All of the defendants face the racketeering charge. The 41-count indictment then assigns an array of alleged crimes across the group, ranging from making false statements, soliciting public officials to violate their oaths, forgery, influencing witnesses, computer theft, and perjury.
Willis used the state’s Racketeer Influenced and Corrupt Organizations Act, commonly referred to as RICO, to charge Trump and Giuliani. RICO charges are typically associated with street gangs and mobsters, but Willis was the lead prosecutor at a trial that used the law to win racketeering convictions against 11 Atlanta public school educators
Willis didn’t limit the scope of the allegations to her home district of Fulton County, alleging that the criminal enterprise she was prosecuting spanned the other battleground states — Arizona, Michigan, Nevada, New Mexico, Pennsylvania, and Wisconsin — and Washington
The charges from Willis cover some of the events detailed in the Aug. 1 indictment by US Special Counsel John “Jack” Smith, who accused Trump of conspiring to overturn the 2020 presidential election. Trump was previously charged by Smith with mishandling classified documents, and by Manhattan District Attorney Alvin Bragg over hush-money payments to a porn star. He pleaded not guilty in all three of those cases.
Crowded Schedule
The charges by Willis, a Democrat elected in 2020, come as Trump has a commanding lead in polls over his Republican rivals seeking the GOP presidential nomination next year. Trump has attacked President Joe Biden’s Justice Department, as well as Willis and Bragg, claiming they’re prosecuting him to weaken his candidacy. Those attacks have scored with GOP voters and boosted his campaign fundraising.
But this fourth indictment will compound the demands on Trump’s schedule as he campaigns amid trials already scheduled for next year in the hush-money and classified documents cases. Trump is awaiting a trial date in the election interference case by Smith, who accuses him of conspiring to defraud the US by seeking to halt Biden’s certification as president, ultimately leading to an assault on the US Capitol by a mob of Trump’s supporters on Jan. 6, 2021.
‘Find 11,780 Votes’
Willis began investigating Trump soon after news surfaced about his phone call on Jan. 2, 2021, to Georgia Secretary of State Brad Raffensperger demanding he “find 11,780 votes” – or one more than Biden’s margin of victory out of 4.9 million ballots cast in Georgia. On the Raffensperger call, Trump bullied, pleaded and voiced discredited conspiracy theories.

◆ **Exercise instructions**: Pick up the article on the Georgia racketeering indictment where it stops, and carry it forward after its final sentence.

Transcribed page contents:
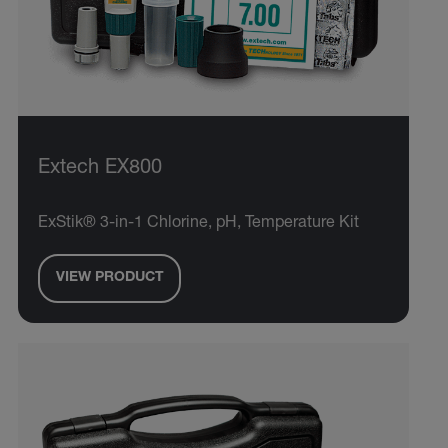
Extech EX800
ExStik® 3-in-1 Chlorine, pH, Temperature Kit
VIEW PRODUCT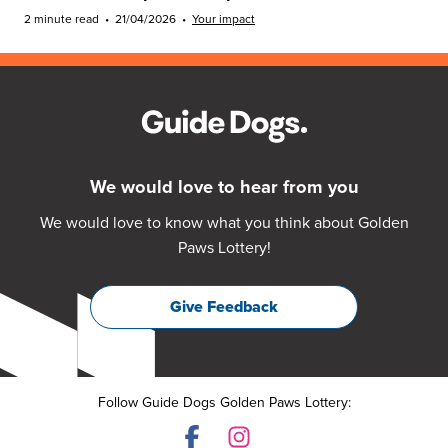
2 minute read
•
21/04/2026
•
Your impact
We would love to hear from you
We would love to know what you think about Golden
Paws Lottery!
Give Feedback
Follow Guide Dogs Golden Paws Lottery:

◆ **Response area**:
“There’s no way I lost Georgia,” Trump told the Republican secretary of state. “There’s no way. We won by hundreds of thousands of votes.”
Raffensperger pushed back, saying: “Well, Mr. President, the challenge that you have is, the data you have is wrong.”
The Willis investigation was sweeping, examining two months of pressure applied to Georgia election officials. Beyond the Raffensperger call, Trump also phoned Governor Brian Kemp, Attorney General Chris Carr and Georgia’s then-House Speaker David Ralston, who died in November. Raffensperger’s chief investigator Frances Watson also got a call from Trump, who urged her to look for fraud.
Willis has examined 16 Republicans who supported Trump and signed a false certificate saying they were “duly elected and qualified” presidential electors. They met at the State Capitol on Dec. 14, 2020, as Democrats convened to cast their electoral college votes for Biden. At least eight Republican electors got immunity from Willis.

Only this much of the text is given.